Osmanlı İmparatorluğu’nda Ayanlar: II. Mahmud Dönemi ve Sonrası

0
Advertisement

Osmanlı İmparatorluğu’nda II. Mahmud dönemi ve Tanzimat sonrasında âyanların siyasî, sosyal ve ekonomik rolü. Ayanların merkeziyetçilik politikaları karşısındaki tepkileri ve uzun süreli etkileri.

Osmanlı İmparatorluğu'nda Âyanlık Müessesesi

Osmanlı İmparatorluğu’nda “âyan eşraf” terimi, Arapça kökenli olan “ayn” kelimesinin çoğulu olarak kullanılmıştır. “Âyan eşraf”, “göz” anlamına gelir ve özellikle toplum içinde soy sopuyla ve itibarıyla öne çıkmış kişiler için kullanılır. Örneğin, “Âyan-ı Kureyş”, “Âyan-ı Belde”, “Âyan-ı Karye”, “Âyan-ı Mahalle” gibi ifadelerle sıkça karşılaşılır. Bu terim, ilk İslam devletlerinden başlayarak Osmanlılar döneminde de yaygın bir şekilde kullanılmıştır.

Osmanlı İmparatorluğu’nda âyanlar, Anadolu Selçuklu Devleti’nden miras kalmıştır. Tarihî kaynaklarda, âyanlar geniş bir kapsamda yer alır ve voyvoda, mütesellim, muhassıl, mutasarrıf ve vali gibi yerel yöneticileri ifade etmektedir. Aynı zamanda, âyanlar bazen derebeyleri veya mütegallibeler olarak da adlandırılırlar. İlmiye sınıfından olan molla, kadı, müftü, müderris; kapıkulu ocaklarından olan kethüdâlar, yeniçeri serdarları ve onların emeklileri; esnaf sınıfından olan kasapbaşı, bakkalbaşı; tüccar ve mültezimler de âyanlar arasında sayılmıştır.

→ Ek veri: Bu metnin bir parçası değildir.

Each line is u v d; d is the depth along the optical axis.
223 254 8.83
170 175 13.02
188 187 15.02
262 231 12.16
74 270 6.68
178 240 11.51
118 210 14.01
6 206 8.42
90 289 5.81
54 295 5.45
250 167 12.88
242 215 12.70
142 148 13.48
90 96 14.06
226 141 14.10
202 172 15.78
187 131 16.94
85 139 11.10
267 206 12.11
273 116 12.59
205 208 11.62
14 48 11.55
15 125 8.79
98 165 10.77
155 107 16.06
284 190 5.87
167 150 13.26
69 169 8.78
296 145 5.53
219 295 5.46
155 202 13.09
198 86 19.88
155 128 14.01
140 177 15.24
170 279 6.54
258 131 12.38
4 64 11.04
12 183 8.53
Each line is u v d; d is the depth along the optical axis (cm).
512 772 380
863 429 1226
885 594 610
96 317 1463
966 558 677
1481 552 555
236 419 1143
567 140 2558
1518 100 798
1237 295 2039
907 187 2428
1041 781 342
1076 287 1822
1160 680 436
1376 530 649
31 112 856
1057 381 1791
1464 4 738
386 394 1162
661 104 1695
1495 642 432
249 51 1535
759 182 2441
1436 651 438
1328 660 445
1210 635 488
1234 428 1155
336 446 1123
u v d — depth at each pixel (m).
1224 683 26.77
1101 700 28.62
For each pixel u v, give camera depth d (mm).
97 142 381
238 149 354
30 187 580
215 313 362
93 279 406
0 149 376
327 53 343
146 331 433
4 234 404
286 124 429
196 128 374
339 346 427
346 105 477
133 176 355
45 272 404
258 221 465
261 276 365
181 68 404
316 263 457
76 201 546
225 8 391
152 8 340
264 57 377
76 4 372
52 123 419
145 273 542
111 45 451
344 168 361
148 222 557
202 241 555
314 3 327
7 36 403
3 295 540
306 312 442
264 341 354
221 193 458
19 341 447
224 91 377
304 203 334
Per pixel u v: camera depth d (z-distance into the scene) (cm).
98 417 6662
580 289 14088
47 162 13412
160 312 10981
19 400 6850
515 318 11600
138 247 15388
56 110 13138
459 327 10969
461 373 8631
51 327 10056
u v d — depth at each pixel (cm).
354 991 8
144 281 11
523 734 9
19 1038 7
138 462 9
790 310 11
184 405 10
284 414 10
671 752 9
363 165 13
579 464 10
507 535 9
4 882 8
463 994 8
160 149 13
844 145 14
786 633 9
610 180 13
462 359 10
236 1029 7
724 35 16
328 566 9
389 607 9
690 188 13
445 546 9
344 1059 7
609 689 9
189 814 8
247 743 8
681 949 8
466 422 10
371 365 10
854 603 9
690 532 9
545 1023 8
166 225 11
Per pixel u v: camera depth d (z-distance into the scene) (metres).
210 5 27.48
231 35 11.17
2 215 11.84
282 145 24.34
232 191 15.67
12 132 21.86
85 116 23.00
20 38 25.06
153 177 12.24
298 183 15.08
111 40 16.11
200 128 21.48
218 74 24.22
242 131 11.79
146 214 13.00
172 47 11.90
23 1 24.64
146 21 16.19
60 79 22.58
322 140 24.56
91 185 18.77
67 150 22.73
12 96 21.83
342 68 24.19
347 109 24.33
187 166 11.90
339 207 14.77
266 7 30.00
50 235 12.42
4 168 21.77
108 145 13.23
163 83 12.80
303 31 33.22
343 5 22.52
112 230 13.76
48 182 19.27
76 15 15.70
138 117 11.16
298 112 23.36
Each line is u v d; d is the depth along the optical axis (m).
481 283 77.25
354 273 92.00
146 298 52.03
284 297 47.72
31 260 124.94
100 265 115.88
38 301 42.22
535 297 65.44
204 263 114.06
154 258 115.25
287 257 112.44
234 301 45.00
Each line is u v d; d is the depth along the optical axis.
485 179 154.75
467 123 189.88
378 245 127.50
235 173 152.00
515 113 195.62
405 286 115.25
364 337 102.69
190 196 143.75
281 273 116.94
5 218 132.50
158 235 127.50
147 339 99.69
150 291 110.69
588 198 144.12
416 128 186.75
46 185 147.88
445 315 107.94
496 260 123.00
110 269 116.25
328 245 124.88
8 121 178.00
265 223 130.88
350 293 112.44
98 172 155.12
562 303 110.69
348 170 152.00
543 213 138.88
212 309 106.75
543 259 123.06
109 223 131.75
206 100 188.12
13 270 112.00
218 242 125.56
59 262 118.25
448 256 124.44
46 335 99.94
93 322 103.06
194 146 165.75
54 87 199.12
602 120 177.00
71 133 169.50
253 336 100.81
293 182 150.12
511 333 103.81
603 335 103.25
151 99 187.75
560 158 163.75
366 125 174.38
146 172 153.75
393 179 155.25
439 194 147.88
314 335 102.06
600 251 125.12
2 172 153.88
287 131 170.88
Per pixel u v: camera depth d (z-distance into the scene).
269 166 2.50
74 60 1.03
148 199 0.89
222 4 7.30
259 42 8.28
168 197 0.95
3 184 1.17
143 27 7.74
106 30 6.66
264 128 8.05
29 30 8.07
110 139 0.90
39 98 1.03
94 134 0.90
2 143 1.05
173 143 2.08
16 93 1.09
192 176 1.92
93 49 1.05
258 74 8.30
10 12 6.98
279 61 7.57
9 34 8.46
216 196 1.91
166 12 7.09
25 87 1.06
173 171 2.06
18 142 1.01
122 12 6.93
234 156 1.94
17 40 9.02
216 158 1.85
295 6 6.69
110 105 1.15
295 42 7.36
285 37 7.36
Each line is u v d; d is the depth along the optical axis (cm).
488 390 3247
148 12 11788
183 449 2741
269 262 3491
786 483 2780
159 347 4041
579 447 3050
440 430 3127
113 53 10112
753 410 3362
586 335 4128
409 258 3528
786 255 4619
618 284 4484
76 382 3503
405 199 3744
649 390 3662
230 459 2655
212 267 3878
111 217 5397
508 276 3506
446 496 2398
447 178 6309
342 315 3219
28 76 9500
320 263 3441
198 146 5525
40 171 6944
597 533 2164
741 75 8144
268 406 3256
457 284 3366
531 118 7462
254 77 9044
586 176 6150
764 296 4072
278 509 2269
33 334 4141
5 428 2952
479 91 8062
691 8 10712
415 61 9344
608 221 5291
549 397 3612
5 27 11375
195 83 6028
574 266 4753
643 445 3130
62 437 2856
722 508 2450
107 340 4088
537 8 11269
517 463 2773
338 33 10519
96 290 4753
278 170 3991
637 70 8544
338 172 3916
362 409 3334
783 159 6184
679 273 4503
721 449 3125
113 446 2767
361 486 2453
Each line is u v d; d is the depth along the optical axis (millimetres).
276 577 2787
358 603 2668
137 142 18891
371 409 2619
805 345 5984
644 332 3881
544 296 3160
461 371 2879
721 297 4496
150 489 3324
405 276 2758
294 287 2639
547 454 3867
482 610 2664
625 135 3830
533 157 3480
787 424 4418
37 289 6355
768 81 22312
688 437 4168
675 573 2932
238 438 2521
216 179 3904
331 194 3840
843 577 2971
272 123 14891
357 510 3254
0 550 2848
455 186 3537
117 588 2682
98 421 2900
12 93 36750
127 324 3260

Osmanlı İmparatorluğu’nda, bu çeşitli kesimlerden gelen kişilere “âyan-ı vilâyet” adı verilirdi. Bu terim, Osmanlı toplumunda önemli bir tabir olarak kabul edilmiş ve farklı sosyal kesimlerin temsilcilerini kapsayan geniş bir kavramdır.

Osmanlı İmparatorluğu’nda Taşra Yönetimi ve Âyanlar

Osmanlı İmparatorluğu’nda taşra yönetiminde valiler, mutasarrıflar, mütesellimler ve voyvodalar merkezden atanırdı. Ancak her şehir ve kasabada, âyanlık olarak bilinen bir âyan bulunurdu. Bu âyanlar, hem halkın hem de merkezi hükümetin temsilcisi konumundaydılar ve ikisinin arasındaki işleri yürütürlerdi. En önemli âyanlardan biri, baş âyan veya reîs-i âyan olarak adlandırılırdı.

Advertisement

Osmanlı Devleti’nin klasik döneminde, kurumlar görevlerini yerine getirdikleri için âyanların nüfuzu genellikle yerleşim merkezinin sınırlarını aşmazdı. Ancak XVI. yüzyılın ikinci yarısından itibaren, ülkenin yönetiminde ve düzeninde aksamalar meydana geldikçe âyanların önemi artmaya başladı. Bu dönemde âyanlar, aracı ve iş takipçisi olarak faaliyet gösterdiler. Bulundukları yerlerin çeşitli ihtiyaçlarını karşılamak, vakıfların yönetimini yapmak, fiyatları belirlemek gibi çeşitli görevleri vardılar. Ayrıca, şehir sakinlerinin taleplerini İstanbul’a ileterek kötü yöneticilerin değiştirilmesi gibi konularda rol aldılar.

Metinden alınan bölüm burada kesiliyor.